Open
Description
What is the problem?
I can't get a cluster to scale up after launching and using existing nodes. The files fail to sync.
# ray --version
ray, version 1.0.1.post1
# python --version
Python 3.7.7
Reproduction (REQUIRED)
- start a cluster with 2 nodes
- scale to more, say, 4
- when head tries to push files via rsync command runner, some of the files on the worker node are owned by
root
, instead ofubuntu
- this results in rsync error
# rsync command with -vvv output on
rsync --rsh "ssh -i ~/ray_bootstrap_key.pem -o StrictHostKeyChecking=no -o UserKnownHostsFile=/dev/null -o IdentitiesOnly=yes -o ExitOnForwardFailure=yes -o ServerAliveInterval=5 -o ServerAliveCountMax=3 -o ControlMaster=auto -o ControlPath=/tmp/ray_ssh_63a9f0ea7b/f786baef9d/%C -o ControlPersist=10s -o ConnectTimeout=120s" -avz --omit-dir-times --exclude **/.git --exclude **/.git/** --filter "dir-merge,- .gitignore" /project/ ubuntu@172.31.6.63:/tmp/ray_tmp_mount/anyscale-dev-prod-aedb54c828929615/project/ -vvv
# ...... output last few lines below.....
recv_files(nodes.py)
rsync: mkstemp "/tmp/ray_tmp_mount/anyscale-dev-prod-aedb54c828929615/nodes.py.S7lMrv" failed: Permission denied (13)
chunk[0] of size 700 at 0 offset=0
chunk[1] of size 700 at 700 offset=700
chunk[2] of size 700 at 1400 offset=1400
chunk[3] of size 700 at 2100 offset=2100
chunk[4] of size 700 at 2800 offset=2800
chunk[5] of size 60 at 3500 offset=3500
got file_sum
recv_files(src/pipeline.py)
rsync: mkstemp "/tmp/ray_tmp_mount/anyscale-dev-prod-aedb54c828929615/pipeline.py.hDutCb" failed: Permission denied (13)
chunk[0] of size 700 at 0 offset=0
rsync: connection unexpectedly closed (318054 bytes received so far) [sender]
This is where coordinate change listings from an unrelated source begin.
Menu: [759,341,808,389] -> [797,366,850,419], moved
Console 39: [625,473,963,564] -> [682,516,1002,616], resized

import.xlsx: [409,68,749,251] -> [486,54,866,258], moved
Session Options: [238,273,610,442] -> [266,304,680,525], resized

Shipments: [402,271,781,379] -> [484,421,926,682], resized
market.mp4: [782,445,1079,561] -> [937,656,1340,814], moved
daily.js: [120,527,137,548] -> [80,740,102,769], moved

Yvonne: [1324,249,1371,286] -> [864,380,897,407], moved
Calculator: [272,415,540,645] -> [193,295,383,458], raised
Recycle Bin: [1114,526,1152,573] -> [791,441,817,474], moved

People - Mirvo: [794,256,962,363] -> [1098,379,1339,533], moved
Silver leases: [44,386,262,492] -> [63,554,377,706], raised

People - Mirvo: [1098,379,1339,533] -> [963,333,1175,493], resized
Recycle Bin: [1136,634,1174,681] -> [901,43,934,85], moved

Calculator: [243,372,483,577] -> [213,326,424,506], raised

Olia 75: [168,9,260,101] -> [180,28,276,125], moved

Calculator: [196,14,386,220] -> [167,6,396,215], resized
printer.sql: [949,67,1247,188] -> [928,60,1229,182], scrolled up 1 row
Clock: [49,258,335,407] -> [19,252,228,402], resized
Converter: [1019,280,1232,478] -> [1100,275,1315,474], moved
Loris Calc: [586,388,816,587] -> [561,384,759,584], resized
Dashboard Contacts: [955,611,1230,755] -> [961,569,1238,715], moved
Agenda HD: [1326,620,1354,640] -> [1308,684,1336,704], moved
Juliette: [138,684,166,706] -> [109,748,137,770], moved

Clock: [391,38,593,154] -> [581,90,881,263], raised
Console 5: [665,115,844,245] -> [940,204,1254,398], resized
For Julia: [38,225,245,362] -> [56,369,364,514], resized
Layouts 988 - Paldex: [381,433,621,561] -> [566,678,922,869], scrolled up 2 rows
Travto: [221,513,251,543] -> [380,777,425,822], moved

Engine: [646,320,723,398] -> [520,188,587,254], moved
[sender] _exit_cleanup(code=12, file=io.c, line=235): entered
rsync error: error in rsync protocol data stream (code 12) at io.c(235) [sender=3.1.2]
[sender] _exit_cleanup(code=12, file=io.c, line=235): about to call exit(12)
YAML to reproduce (minus the actual code repo, which I can't share, but shouldn't matter):
min_workers: 2
max_workers: 2
docker:
image: anyscale/ray-ml:latest-gpu
container_name: ray_container
pull_before_run: False
head_node:
InstanceType: p2.xlarge
IamInstanceProfile:
Arn: '<ARN HERE>'
worker_nodes:
InstanceType: p2.xlarge
IamInstanceProfile:
Arn: '<ARN HERE>'
rsync_exclude:
- "**/.git"
- "**/.git/**"
rsync_filter:
- ".gitignore"
setup_commands:
- >-
git clone git@bitbucket.org/org/project.git /project || true;
target_utilization_fraction: 0.8
head_start_ray_commands:
- >-
ray stop;
ulimit -n 65536; ray start --head --port=6379 --object-manager-port=8076 --autoscaling-config=~/ray_bootstrap_config.yaml;
worker_start_ray_commands:
- >-
ray stop;
ulimit -n 65536; ray start --address=$RAY_HEAD_IP:6379 --object-manager-port=8076;
provider:
type: aws
region: ap-southeast-2
cache_stopped_nodes: true
auth:
ssh_user: ubuntu
metadata:
anyscale:
working_dir: /project
- I have verified my script runs in a clean environment and reproduces the issue.
- I have verified the issue also occurs with the latest wheels.